The Broadway Theatre Review: Into the Woods
I just had to see this show again. I wasn’t even planning on being in NYC very much this summer, or at all, to be honest, as my familial life is keeping me attached to being in Ontario, Canada these days. But I wasn’t going to miss my chance to see the Broadway transfer and revival of Into the Woods, even though I saw it when it first took to the stage a few months ago at New York City Center as part of the Encores! series. And even though they altered the artwork for the Broadway production a wee bit (and not for the better), I couldn’t just sit in Canada knowing that Stephen Sondheim’s wonderfully smart masterpiece was once again opening and taking us all most delightfully Into the Woods. And not surprisingly, but quite joyfully, it was just announced yesterday that the production was extended another eight weeks until October 16th. Now that is a bunch of wishes granted, I am sure.

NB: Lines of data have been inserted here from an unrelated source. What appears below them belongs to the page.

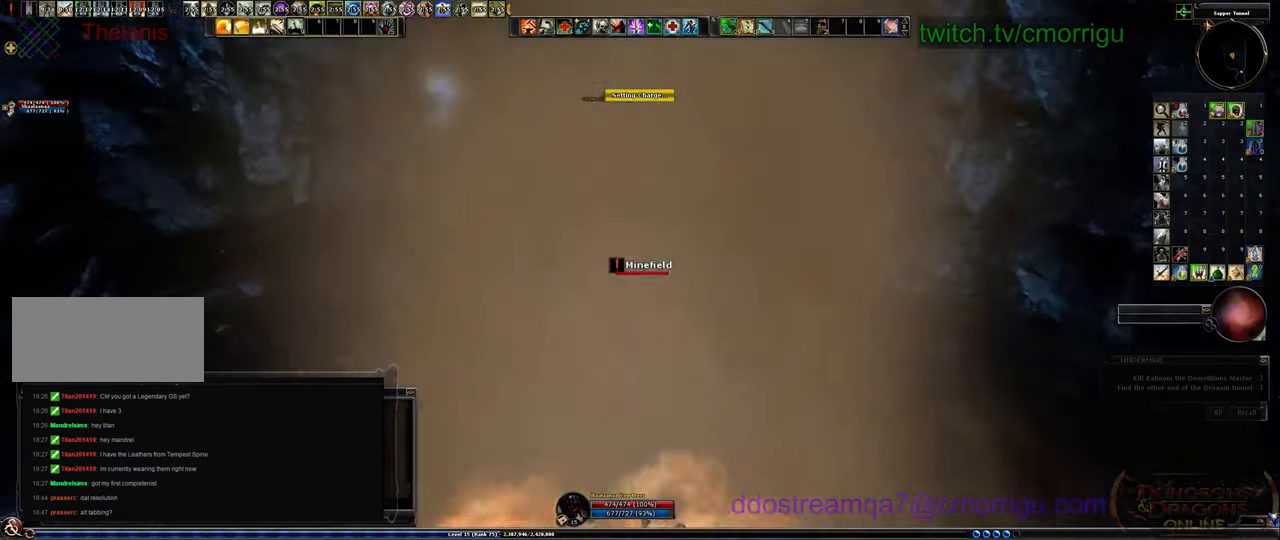
{"keys": ["w"], "events": []}
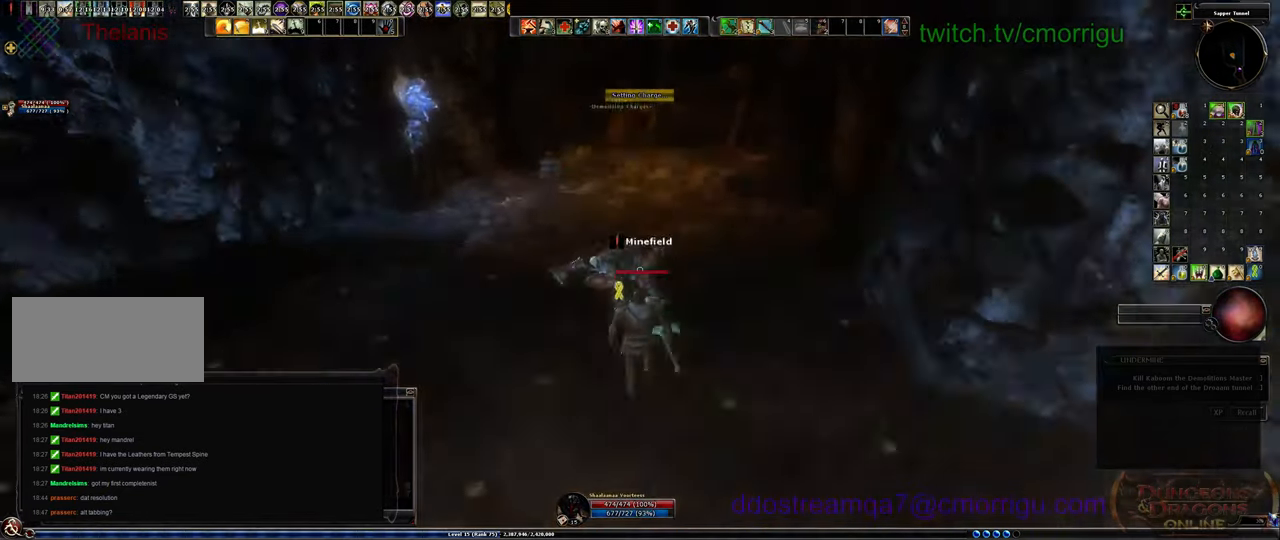
{"keys": ["w"], "events": []}
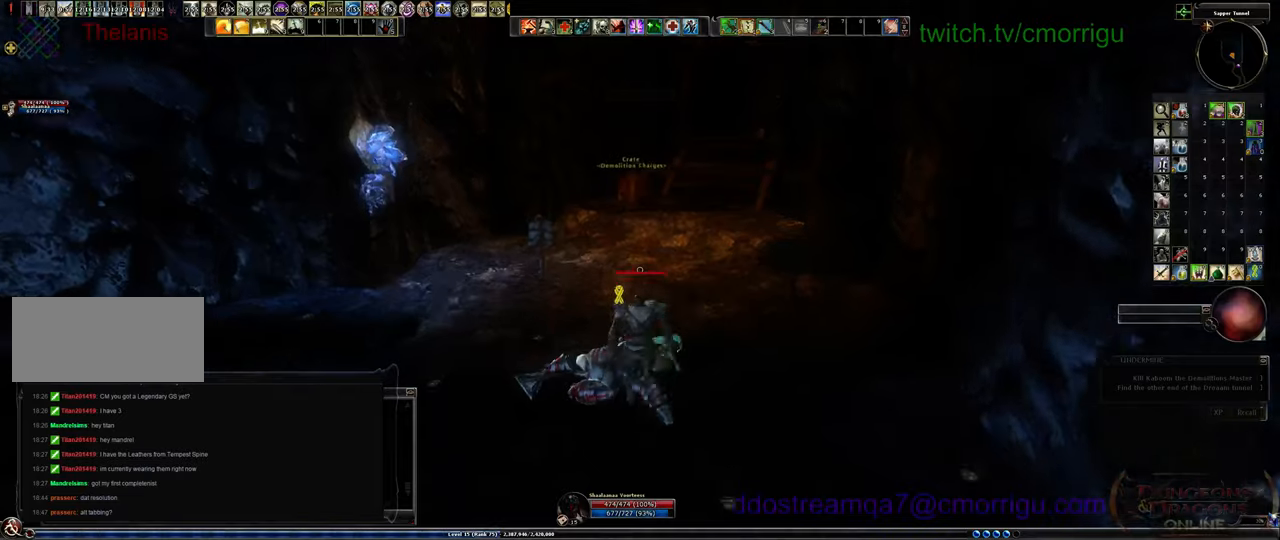
{"keys": ["w"], "events": []}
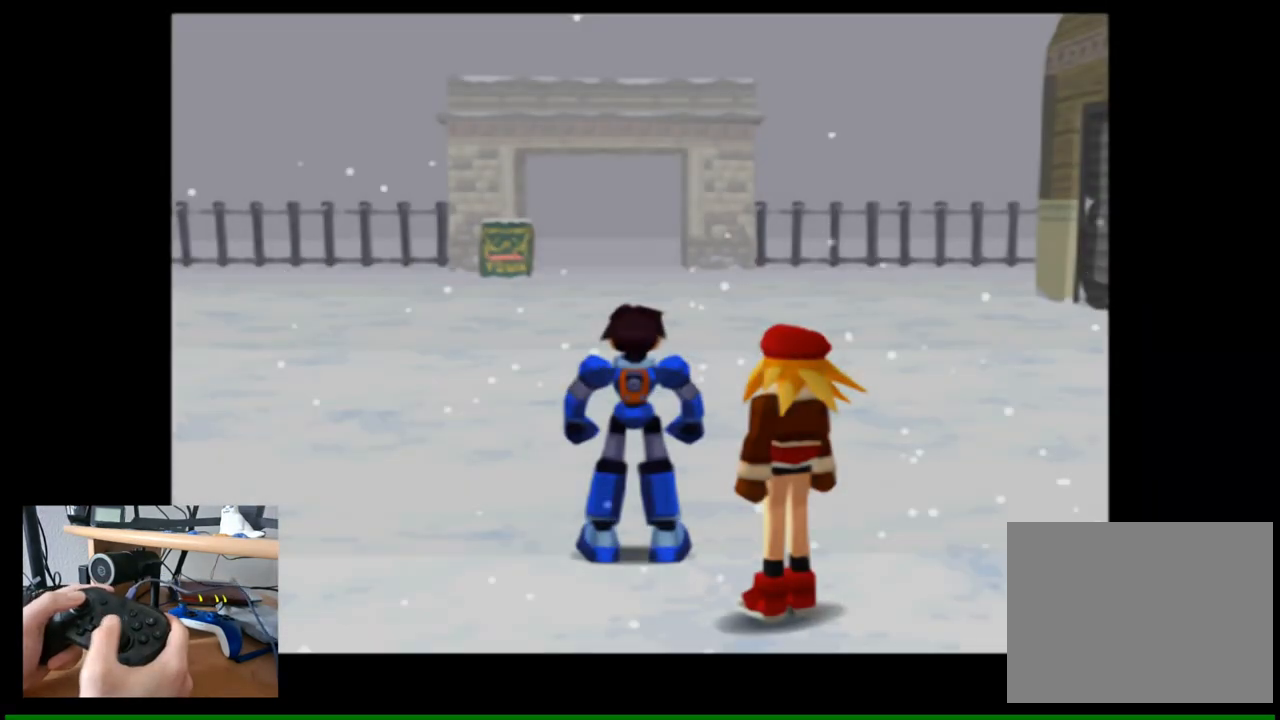
Gameplay with a controller (Nintendo layout); each line is a JSON object with the inputs held at the frame after it. "events" lists button and stick changes between this image and that frame as [ms after this image, input, new state], when the widget could be followed in between.
{"buttons": [], "left_stick": "up", "right_stick": "center", "events": [[67, "left_stick", "up-left"], [283, "left_stick", "up"]]}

The production, gloriously and hilariously helmed once again by Encores! Artistic Director Lear deBessonet (Public/Disney’s Hercules; Public’s Miss You Like Hell),, has only gotten better with the transfer, carrying over a number of its stellar cast members when it skipped its way down the wooden path to Broadway, including, most wonderfully, the amazing Sara Bareilles as The Baker’s Wife, Gavin Creel as the Wolf/Cinderella’s Prince, and Julia Lester as Little Red Ridinghood (although when I saw the show the other night on Broadway, I saw the incredibly gifted Delphi Borich in the part). New cast members; Brian d’Arcy James as The Baker, Patina Miller as The Witch, Phillipa Soo as Cinderella, and Joshua Henry as Rapunzel’s Prince, happily joined in for the fun at Broadway’s St. James Theatre without missing a beat, finding further proof that this revival is one not to be missed.

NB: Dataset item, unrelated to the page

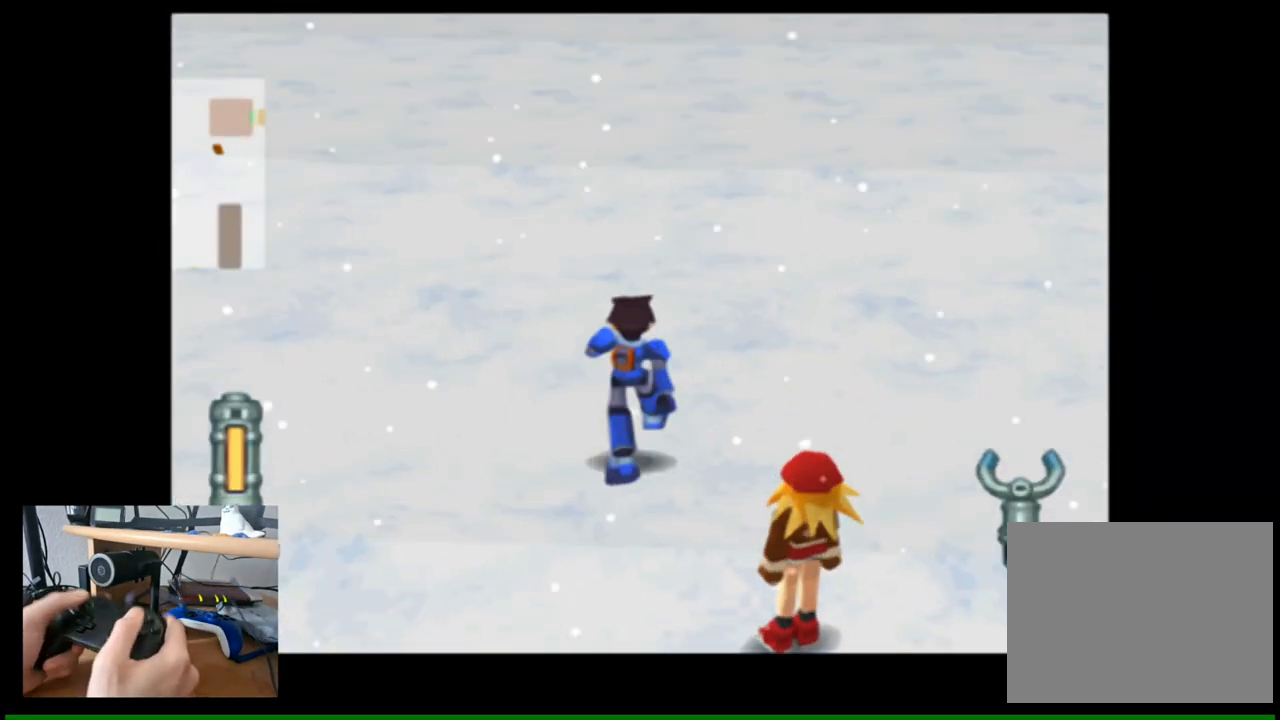
{"buttons": [], "left_stick": "up", "right_stick": "center", "events": []}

I know that the extremely talented Cheyenne Jackson is scheduled to fill in for Creel starting July 24th, which only makes me want to return to the show one more time. I also didn’t get to see Brian d’Arcy James as The Baker the night I went, which is reason number two (like a really need more reasons to return – “I wish” I could, many times over). Jason Forbach (Broadway’s The Phantom...) stepped into The Baker role, and stood next to Bareilles looking perfect together. Forbach was made for the role next to her. Feeling like a true couple, he took his place most honorably from the first note sung. As did the wonderful Alex Joseph Grayson (Broadway’s Girl From the North Country) who was taking on the role of Jack the night I saw Into the Woods. All blessings, and no disappointments either.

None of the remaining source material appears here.